It’s also easier to keep current clients happy, because the longer they’re with you the more you understand their needs and goals. So the better you can cater your services to meet them. For any business, long-term success depends on building long-term client relationships. The following tips will help you that.

Simply giving your customers the deliverables in your contract isn’t enough. It’s expected and required. To maintain long-term client relationships, you have to over-deliver value. Give them more than they expected to add the “wow” factor.


Several of my most loyal clients have abandoned ship with a local competitor who actually does outstanding work. Since the quality of that competitors work is so good, I always wondered why their clients would seek another provider.

It turns out that my competitor offers cookie-cutter solutions; they often tell their clients something can’t be done, or that it has to be done their way. Their former clients come to me because I put their goals first, and help them find ways to achieve them within their existing infrastructures.

If you have a habit of surprising your clients with a large bill, you wont keep your clients long. Make sure terms are understood upfront, and always discuss additional fees before you do the work – even if those fees are included in the original contract.

Your business has decisions to make. You might be going through a rebranding process, or you might be trying to determine which service line to focus on improving in the next year. Bring your best clients on board during the process.  By involving your clients, they’ll feel they have a vested interest in your success, much as you do in theirs. They’ll become partners, not just clients, and will stick with you for the long haul.

When your clients hit milestones, or if you’re helping them launch a new component of their business (such as a website), celebrate! Host a party, take them out for dinner, or simply send a congratulations card. Share in their success, and they will help you achieve your own.

I’m absolutely appalled at the number of businesses who do not directly thank their clients, especially since reaching out with a quick thank you can make clients feel so special and valued they won’t even consider another company. Send holiday greeting cards. Take 10 minutes to call your best clients and thank them for their business.

Ask your clients how you can better serve them. An open and honest dialogue will make clients root for you, and they’ll become avid supporters of your business among their colleagues. You’ll become a better business, and your overall sales will increase.

Get to know your customers as people, not invoice numbers. Know the names of their spouses and children, where they went to school, and what their hobbies are. Personal connections are beyond a doubt the most powerful connections in all of business. Follow the golden rule, and actually care about your client’s success.
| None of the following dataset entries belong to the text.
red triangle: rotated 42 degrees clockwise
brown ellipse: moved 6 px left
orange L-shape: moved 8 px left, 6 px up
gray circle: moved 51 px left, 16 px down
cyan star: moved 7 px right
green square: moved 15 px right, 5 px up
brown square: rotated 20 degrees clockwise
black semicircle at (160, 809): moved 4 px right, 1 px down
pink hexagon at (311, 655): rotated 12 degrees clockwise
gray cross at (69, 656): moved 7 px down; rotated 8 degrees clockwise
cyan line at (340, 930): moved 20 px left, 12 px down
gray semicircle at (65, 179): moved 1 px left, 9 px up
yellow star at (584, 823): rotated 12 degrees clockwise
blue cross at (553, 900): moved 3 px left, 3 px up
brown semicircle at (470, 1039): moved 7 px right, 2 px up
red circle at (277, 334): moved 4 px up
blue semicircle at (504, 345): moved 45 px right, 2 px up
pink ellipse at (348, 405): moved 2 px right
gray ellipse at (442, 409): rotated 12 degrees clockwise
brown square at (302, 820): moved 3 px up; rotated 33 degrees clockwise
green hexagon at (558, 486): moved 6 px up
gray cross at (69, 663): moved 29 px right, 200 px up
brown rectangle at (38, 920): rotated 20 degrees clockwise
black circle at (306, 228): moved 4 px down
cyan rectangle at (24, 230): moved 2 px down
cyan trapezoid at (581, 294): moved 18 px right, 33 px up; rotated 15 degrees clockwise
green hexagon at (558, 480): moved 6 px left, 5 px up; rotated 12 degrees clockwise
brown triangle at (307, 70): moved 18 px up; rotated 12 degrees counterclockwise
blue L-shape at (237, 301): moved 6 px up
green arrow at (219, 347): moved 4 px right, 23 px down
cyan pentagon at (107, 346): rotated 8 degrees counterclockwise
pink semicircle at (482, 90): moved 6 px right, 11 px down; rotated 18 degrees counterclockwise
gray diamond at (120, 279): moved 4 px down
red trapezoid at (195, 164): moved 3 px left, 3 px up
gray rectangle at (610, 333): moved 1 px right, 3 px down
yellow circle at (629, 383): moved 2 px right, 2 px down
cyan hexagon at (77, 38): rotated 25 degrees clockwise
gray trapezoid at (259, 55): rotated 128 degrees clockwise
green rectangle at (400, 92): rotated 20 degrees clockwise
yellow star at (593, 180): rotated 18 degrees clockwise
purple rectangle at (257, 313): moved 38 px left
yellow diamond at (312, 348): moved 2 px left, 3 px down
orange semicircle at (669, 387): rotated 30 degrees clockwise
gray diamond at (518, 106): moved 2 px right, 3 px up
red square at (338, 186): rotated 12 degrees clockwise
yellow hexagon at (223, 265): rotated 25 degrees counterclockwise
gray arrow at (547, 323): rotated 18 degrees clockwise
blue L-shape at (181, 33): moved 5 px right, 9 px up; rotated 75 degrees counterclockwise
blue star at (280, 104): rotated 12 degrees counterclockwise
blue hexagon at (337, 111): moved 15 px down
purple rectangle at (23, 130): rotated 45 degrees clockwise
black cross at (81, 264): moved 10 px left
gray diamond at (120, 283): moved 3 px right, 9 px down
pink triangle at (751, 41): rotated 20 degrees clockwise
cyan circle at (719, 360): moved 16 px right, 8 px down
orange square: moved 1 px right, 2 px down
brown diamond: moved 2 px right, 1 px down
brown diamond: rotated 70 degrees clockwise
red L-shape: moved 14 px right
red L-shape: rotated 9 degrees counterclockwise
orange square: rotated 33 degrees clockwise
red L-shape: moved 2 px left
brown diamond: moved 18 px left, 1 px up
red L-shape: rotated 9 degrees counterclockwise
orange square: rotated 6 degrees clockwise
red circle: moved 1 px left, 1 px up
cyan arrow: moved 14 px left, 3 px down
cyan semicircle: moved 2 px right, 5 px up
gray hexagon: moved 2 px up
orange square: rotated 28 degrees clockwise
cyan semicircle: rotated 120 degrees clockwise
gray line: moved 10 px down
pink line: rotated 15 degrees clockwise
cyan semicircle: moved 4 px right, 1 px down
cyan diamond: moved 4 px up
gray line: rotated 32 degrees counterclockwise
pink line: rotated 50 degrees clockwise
Several years ago after my company built a website for a particular client; I was shocked to learn that the client had hired another firm to manage their content. In the spirit of better understanding where we had gone wrong, I called my client and asked why they felt they were in better hands with the other firm.

The answer was simple: They didn’t know we did web content. Now, I always give my clients a list of all the services we provide upfront; and any time I can see them gravitating toward a certain marketing strategy, I make sure they know what components of that strategy we can handle.

… Creatively and in your clients interest. If issues arise, and they will, solve them quickly. Be flexible. A contract might be a legal document, but it’s not set in stone.

Long-term client relationships are critical to your long-term success. Incorporate these tips into your business philosophy, and you’ll reap the financial rewards.